In conclusione, possiamo riprendere alcune valutazioni del grande filosofo e musicologo Theodor W. Adorno, che, nonostante alcuni severi giudizi formulati su Stravinskij nella Filosofia della musica moderna (dove egli rappresenterebbe la “restaurazione”, contrapposta al “progresso” simboleggiato dalla dodecafonia di Arnold Schönberg), aveva giustamente visto nella musica del Sacre la celebrazione del “sacrificio antiumanistico alla collettività”. Questo sacrificio veniva definito “senza tragicità, immolato non all’immagine nascente dell’uomo, ma alla cieca convalida di una condizione che la vittima stessa riconosce, sia con l’autoderisione, sia con l’autoestinzione”.
Del resto, prosegue Adorno, “come un prestigiatore fa sparire la bella fanciulla sulla scena del variété, così nel Sacre la musica fa prestigiosamente sparire il soggetto che deve portare il peso della religione naturale. Con altre parole: non si giunge a nessuna antitesi estetica tra la vittima immolata e la tribù, ma piuttosto la danza di quella porta a compimento la sua identificazione non osteggiata e diretta con questa”.
Nella seconda parte vengono eseguite le Variazioni su un tema di Paganini nella versione originale per due pianoforti del compositore polacco Witold Lutosławski (1913-1994) che provengono dal Capriccio n. 24 di Paganini stesso, costringerndo l'esecutore ad un virtuosismo pulito e brillante che risulta benissimo dal suono dei due pianoforti; e stavolta si ascolta bene il tocco lucido e vivace del russo Ilya Rashkovsky.

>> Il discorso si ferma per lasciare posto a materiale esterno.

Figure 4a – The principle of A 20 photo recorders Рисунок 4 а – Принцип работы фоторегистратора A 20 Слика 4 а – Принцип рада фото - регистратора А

Il Prélude à l'après-midi d'un faune, eseguito per la prima volta con grandissimo successo nel 1894, era una breve composizione orchestrale del giovane Claude Debussy, che si era ispirato ad una celebre egloga scritta nel 1876 dal poeta Stéphane Mallarmé. Debussy aveva interpretato perfettamente la poesia di Mallarmé, creando, con la sua musica piena di suggestioni, un'atmosfera apollinea che non descrive, ma evoca un ambiente mitologico fin dall'inizio, con l'iridescente e onirico suono del flauto che introduce l'orchestra. Qui, naturalmente, il flauto non c'è, bensì le parti sono agite dai due violoncelli di Monika Leskovar e Giovanni Sollima, che l'ha trascritto. La suggestività coi violoncelli si traduce in una rarefazione ancora più intensa, un racconto a due sottovoce tra le fanciulle melodiche del violoncello di Monika Leskovar, ed il controcanto più aspro e ardito di Sollima, che immaginiamo un po' come il fauno che intende sedurle, con effetti raffinatissimi.

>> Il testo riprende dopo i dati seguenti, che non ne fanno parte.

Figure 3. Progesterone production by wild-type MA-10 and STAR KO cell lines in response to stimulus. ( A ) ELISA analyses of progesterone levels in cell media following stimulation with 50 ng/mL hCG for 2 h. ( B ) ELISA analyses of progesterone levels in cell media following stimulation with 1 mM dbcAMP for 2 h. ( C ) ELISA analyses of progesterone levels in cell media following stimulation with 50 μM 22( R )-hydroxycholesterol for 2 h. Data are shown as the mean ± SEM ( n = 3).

La Valse di Ravel narra di una Vienna che permane, languida fra i suoi passi di valzer: quasi un malore di sottofondo si astrae dai fuorvianti aspetti musicali che si colgono facilmente in questo valzer. Si è inquieti e lo schema classico vira altrove attraverso le percussioni, i pianoforti della trascrizione di Andeloro – che ad un certo punto si alza imponendo con le dita la vibrazione alle corde all'interno del pianoforte. Il suono si stempera in brevi cenni che finiscono per assomigliare ad uccelli che friniscono impazziti per un finale improvviso e ad effetto per questo doppio di archi gravi e pianoforti, e dove i violoncelli si evidenziano come il controcanto ai bagliori dei pianoforti.
Grandissimo successo per questo concerto particolare ed inatteso e doppio bis a gran richiesta con un brano da Le Sacre e We will rock you dei Queen con pubblico in applauso battente.